■ **GIVEN RECORDS**
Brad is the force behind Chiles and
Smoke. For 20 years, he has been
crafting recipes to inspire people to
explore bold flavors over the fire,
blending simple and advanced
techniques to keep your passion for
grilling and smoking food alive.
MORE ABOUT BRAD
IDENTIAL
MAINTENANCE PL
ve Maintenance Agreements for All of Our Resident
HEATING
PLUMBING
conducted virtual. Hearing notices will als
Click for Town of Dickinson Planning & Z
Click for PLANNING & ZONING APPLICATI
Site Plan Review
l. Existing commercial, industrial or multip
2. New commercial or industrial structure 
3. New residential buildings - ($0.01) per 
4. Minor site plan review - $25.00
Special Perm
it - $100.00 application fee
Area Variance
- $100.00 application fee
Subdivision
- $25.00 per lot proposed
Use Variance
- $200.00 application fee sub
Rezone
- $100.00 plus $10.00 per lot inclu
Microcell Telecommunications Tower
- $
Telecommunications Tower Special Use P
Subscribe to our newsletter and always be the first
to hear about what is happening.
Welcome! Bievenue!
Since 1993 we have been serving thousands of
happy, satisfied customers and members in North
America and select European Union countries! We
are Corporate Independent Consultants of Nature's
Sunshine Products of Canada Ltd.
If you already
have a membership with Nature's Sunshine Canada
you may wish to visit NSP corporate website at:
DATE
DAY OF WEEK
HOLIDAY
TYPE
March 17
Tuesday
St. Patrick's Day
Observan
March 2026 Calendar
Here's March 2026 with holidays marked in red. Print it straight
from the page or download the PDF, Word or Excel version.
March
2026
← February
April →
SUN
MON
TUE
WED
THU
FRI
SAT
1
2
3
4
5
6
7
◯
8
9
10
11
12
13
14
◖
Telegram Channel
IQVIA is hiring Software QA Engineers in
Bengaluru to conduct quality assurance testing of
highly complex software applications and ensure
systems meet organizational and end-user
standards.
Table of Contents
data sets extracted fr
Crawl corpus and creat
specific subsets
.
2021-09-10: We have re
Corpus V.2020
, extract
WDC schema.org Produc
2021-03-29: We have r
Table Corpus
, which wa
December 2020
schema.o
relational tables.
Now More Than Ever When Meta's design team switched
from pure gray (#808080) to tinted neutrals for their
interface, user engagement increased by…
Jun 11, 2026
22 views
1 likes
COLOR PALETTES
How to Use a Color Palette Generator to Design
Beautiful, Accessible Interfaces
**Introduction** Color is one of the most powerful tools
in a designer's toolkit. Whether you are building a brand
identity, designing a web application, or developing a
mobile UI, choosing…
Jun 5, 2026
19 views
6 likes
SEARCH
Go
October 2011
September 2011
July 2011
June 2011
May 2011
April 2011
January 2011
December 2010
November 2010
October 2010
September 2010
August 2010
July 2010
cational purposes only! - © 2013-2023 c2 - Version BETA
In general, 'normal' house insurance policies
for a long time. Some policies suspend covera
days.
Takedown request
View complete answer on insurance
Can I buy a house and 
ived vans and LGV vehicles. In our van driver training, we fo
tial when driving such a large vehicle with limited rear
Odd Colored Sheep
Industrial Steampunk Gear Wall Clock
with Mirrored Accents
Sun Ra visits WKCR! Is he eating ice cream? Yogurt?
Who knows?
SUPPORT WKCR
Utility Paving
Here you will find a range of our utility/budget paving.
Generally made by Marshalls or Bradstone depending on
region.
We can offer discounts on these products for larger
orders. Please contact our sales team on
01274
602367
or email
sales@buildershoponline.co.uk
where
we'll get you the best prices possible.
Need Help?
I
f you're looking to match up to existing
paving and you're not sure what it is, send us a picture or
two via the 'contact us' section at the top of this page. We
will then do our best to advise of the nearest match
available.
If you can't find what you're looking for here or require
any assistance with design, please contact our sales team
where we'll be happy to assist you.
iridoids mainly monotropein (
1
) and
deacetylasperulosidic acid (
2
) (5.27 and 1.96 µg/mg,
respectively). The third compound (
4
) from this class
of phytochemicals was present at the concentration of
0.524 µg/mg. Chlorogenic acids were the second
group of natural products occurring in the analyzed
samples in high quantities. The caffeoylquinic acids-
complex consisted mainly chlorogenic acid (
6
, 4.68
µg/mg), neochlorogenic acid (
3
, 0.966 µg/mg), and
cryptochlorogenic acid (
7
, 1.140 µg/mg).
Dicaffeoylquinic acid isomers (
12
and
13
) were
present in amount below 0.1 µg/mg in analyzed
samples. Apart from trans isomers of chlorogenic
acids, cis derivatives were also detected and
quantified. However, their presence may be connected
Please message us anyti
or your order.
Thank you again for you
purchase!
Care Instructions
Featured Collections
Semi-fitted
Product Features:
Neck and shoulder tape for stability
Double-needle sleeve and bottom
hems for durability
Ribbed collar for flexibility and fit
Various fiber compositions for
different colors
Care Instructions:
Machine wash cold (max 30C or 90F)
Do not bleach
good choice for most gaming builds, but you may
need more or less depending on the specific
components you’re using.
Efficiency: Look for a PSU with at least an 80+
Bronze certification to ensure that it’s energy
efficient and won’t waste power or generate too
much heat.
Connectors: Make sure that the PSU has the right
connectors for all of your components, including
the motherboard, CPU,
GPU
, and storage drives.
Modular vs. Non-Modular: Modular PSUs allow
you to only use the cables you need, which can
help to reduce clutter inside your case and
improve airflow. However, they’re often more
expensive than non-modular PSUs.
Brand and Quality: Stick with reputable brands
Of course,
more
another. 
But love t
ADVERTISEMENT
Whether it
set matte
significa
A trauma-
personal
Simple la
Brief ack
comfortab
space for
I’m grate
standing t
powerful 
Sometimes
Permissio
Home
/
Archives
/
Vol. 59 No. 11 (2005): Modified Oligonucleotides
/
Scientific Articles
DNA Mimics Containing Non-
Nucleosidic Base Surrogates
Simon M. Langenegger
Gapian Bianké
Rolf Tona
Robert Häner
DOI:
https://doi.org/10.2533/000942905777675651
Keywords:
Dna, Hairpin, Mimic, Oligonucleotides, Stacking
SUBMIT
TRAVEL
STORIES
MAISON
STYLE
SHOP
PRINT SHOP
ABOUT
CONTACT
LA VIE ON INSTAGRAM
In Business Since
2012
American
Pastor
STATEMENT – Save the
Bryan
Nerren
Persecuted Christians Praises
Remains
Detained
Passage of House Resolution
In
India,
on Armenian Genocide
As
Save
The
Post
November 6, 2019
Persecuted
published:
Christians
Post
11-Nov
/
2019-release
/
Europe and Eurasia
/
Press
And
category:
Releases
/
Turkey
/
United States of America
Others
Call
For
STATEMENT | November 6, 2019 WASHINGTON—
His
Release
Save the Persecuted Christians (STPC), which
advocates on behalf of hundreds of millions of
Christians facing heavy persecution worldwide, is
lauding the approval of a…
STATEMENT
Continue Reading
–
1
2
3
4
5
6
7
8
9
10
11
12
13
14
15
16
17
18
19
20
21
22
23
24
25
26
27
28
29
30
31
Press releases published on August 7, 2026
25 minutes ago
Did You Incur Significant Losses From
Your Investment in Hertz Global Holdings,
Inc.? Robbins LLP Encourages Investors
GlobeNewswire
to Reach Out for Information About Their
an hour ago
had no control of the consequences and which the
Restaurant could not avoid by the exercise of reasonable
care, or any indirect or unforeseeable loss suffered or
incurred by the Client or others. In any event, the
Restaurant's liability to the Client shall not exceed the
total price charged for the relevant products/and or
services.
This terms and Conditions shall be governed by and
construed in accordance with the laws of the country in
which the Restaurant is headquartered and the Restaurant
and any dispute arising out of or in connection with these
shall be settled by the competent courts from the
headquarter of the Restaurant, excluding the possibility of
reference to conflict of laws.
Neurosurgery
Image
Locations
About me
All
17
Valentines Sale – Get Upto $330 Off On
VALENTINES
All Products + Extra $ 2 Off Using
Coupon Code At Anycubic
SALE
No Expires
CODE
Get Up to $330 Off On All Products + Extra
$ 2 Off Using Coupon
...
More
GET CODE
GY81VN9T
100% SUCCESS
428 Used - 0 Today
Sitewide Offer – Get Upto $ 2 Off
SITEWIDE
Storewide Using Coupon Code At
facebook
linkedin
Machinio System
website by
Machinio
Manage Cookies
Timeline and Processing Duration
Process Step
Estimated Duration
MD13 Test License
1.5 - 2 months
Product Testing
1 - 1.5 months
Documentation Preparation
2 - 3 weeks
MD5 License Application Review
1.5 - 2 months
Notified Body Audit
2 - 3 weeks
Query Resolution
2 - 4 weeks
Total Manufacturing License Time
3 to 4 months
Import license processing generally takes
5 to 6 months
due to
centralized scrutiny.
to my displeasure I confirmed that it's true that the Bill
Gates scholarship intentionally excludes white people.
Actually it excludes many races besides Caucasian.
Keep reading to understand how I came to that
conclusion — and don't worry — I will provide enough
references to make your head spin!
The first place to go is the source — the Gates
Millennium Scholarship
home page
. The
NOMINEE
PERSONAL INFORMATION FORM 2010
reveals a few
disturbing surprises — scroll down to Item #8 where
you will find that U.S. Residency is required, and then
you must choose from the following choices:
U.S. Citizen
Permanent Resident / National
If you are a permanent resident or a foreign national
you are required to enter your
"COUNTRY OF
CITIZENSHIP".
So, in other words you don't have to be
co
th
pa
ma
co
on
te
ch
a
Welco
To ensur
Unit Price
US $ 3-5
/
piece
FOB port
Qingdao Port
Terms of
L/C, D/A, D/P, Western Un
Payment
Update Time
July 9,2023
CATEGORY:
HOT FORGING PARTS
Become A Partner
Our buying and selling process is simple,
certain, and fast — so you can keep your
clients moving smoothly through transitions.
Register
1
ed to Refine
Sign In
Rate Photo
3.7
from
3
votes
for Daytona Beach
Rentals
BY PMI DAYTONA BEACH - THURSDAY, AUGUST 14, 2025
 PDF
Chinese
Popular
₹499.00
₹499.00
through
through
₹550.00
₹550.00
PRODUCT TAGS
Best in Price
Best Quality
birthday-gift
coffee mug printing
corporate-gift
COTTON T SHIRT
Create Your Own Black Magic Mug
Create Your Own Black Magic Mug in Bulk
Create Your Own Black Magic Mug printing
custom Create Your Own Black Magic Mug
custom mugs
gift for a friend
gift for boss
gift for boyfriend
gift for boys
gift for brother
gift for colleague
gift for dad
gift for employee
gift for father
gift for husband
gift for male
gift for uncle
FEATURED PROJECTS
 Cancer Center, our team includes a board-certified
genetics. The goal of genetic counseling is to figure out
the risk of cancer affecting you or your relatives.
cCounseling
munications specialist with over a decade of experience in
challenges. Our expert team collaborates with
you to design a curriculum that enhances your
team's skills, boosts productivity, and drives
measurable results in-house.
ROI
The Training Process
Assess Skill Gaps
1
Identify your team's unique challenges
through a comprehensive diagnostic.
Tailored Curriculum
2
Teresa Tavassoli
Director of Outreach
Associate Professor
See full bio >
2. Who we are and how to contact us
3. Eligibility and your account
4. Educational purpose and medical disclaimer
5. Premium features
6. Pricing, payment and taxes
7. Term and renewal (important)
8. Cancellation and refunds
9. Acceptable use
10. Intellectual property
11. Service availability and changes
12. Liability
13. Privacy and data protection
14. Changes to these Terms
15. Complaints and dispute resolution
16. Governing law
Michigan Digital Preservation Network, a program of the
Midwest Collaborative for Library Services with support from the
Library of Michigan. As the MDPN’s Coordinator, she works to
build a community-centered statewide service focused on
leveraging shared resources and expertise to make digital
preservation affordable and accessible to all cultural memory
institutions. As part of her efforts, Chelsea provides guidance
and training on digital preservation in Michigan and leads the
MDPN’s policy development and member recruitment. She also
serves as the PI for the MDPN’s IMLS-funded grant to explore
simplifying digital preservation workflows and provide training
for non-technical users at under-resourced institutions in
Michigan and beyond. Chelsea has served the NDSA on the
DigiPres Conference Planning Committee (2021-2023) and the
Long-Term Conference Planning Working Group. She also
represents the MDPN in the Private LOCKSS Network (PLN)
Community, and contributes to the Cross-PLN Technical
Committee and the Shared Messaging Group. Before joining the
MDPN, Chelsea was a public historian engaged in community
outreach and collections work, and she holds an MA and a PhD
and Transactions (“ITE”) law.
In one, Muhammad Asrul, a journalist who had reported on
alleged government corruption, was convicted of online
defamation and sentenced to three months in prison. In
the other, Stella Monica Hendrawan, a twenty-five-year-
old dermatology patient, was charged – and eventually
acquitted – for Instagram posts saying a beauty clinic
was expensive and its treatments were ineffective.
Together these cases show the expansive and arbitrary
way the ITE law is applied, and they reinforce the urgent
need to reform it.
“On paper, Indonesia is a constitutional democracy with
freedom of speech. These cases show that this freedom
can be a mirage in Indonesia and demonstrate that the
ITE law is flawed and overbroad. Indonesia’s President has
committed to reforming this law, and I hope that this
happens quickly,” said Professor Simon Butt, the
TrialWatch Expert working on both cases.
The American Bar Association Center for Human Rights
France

■ **TRY IT**
Copy out the material word for word, starting with its first line and going on through the line that contains "March 2026 Calendar".

■ **RESULT OF THIS TASK**
Brad is the force behind Chiles and
Smoke. For 20 years, he has been
crafting recipes to inspire people to
explore bold flavors over the fire,
blending simple and advanced
techniques to keep your passion for
grilling and smoking food alive.
MORE ABOUT BRAD
IDENTIAL
MAINTENANCE PL
ve Maintenance Agreements for All of Our Resident
HEATING
PLUMBING
conducted virtual. Hearing notices will als
Click for Town of Dickinson Planning & Z
Click for PLANNING & ZONING APPLICATI
Site Plan Review
l. Existing commercial, industrial or multip
2. New commercial or industrial structure 
3. New residential buildings - ($0.01) per 
4. Minor site plan review - $25.00
Special Perm
it - $100.00 application fee
Area Variance
- $100.00 application fee
Subdivision
- $25.00 per lot proposed
Use Variance
- $200.00 application fee sub
Rezone
- $100.00 plus $10.00 per lot inclu
Microcell Telecommunications Tower
- $
Telecommunications Tower Special Use P
Subscribe to our newsletter and always be the first
to hear about what is happening.
Welcome! Bievenue!
Since 1993 we have been serving thousands of
happy, satisfied customers and members in North
America and select European Union countries! We
are Corporate Independent Consultants of Nature's
Sunshine Products of Canada Ltd.
If you already
have a membership with Nature's Sunshine Canada
you may wish to visit NSP corporate website at:
DATE
DAY OF WEEK
HOLIDAY
TYPE
March 17
Tuesday
St. Patrick's Day
Observan
March 2026 Calendar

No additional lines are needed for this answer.